Tim sospirò sonoramente e rispose: «Andrò a casa di un'amica a vedere un film.»
«Oh oh! Amica, casa e film all'interno della stessa frase... Se non si trattasse di te, direi il preludio a dei festeggiamenti coi fuochi d'artificio!» Tony ridacchiò e riprese: «Invece scommetto che resterete tutta la sera sul divano a guardare Una poltrona per due
«Chi te lo dice?» ribattè piccato McGee.
«Hai ragione, Pivello, scusami. Guarderete Miracolo nella 34a strada
Dopo essersi beccato un'occhiataccia da parte del collega, DiNozzo si rivolse a David.
«Tu non festeggi il Natale, ma avrai sicuramente degli impegni per stasera, vero?»
«Certo, la mia vita sociale è più animata di quanto tu creda...» disse lei con uno sguardo allusivo.
Gibbs, che fino a quel momento era rimasto spettatore silenzioso e divertito, chiese: «E tu, DiNozzo, cosa farai stasera?»
«Cenetta intima a casa mia con una ragazza...» rispose lui esibendo la sua migliore espressione da latin lover, per lasciare intendere tutto il resto.
«Con una teenager vorrai dire» s'intromise Ziva facendo dello spirito e rimediando in cambio un'altra boccaccia da Tony, il quale puntò poi gli occhi sul suo orologio da polso.
«È solo che... Non le ho ancora preso un regalo e le donne ci tengono. Spero di riuscire a fare in tempo, dovrò girare tutti i negozi della città per trovare quello giusto e...»
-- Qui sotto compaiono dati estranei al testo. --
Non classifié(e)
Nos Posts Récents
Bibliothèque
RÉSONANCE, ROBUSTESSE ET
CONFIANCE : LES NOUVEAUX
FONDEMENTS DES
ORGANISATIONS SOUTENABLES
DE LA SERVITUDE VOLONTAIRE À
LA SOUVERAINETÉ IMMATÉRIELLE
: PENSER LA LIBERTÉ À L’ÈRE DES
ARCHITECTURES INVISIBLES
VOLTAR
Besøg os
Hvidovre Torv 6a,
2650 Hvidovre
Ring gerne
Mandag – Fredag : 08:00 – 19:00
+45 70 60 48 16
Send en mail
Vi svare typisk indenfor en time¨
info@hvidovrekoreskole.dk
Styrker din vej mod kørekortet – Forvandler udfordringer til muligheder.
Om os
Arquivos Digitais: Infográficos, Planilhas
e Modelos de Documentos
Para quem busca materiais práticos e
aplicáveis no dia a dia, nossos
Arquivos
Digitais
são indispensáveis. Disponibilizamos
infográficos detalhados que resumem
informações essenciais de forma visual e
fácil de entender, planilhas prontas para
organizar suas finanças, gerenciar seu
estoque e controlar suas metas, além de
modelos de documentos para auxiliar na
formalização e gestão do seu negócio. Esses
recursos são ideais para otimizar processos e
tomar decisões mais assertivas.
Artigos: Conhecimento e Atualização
Timothy lo interruppe e in tutta calma tagliò la testa al toro.
«Capo, Tony intende domandarti se, per favore, oggi che è la Vigilia potremmo andare a casa un po' prima.»
«Ci stavo arrivando» tenne a precisare DiNozzo.
Gibbs trattenne un sorriso: aveva intuito fin da subito dove volevano andare a parare con i loro discorsi. Riabbassò la testa e riprese a scrivere, creando un clima d'attesa che durò un paio di minuti, al termine dei quali concesse: «Andate.»
Dopo un grazie pronunciato quasi all'unisono, i tre agenti si affrettarono ad alzarsi, indossare i cappotti e lasciare le scrivanie. Stavano già precipitandosi verso l'ascensore, quando si arrestarono e McGee disse: «Ah, capo, buon...»
«Andate, prima che cambi idea!» tuonò Gibbs dal suo posto. Li guardò filare via di corsa, poi si rimise all'opera sui documenti sparsi per tutta la scrivania: sei mesi di lavoro arretrato.
Trascorse più di due ore, ritirò l'ultimo foglio nell'ultimo dossier. A quel punto gli restava ancora da aprire cinquantadue e-mail, ma rimandò ad un'altra volta, adesso era tempo di andare a casa.
La barca e il bourbon lo stavano aspettando.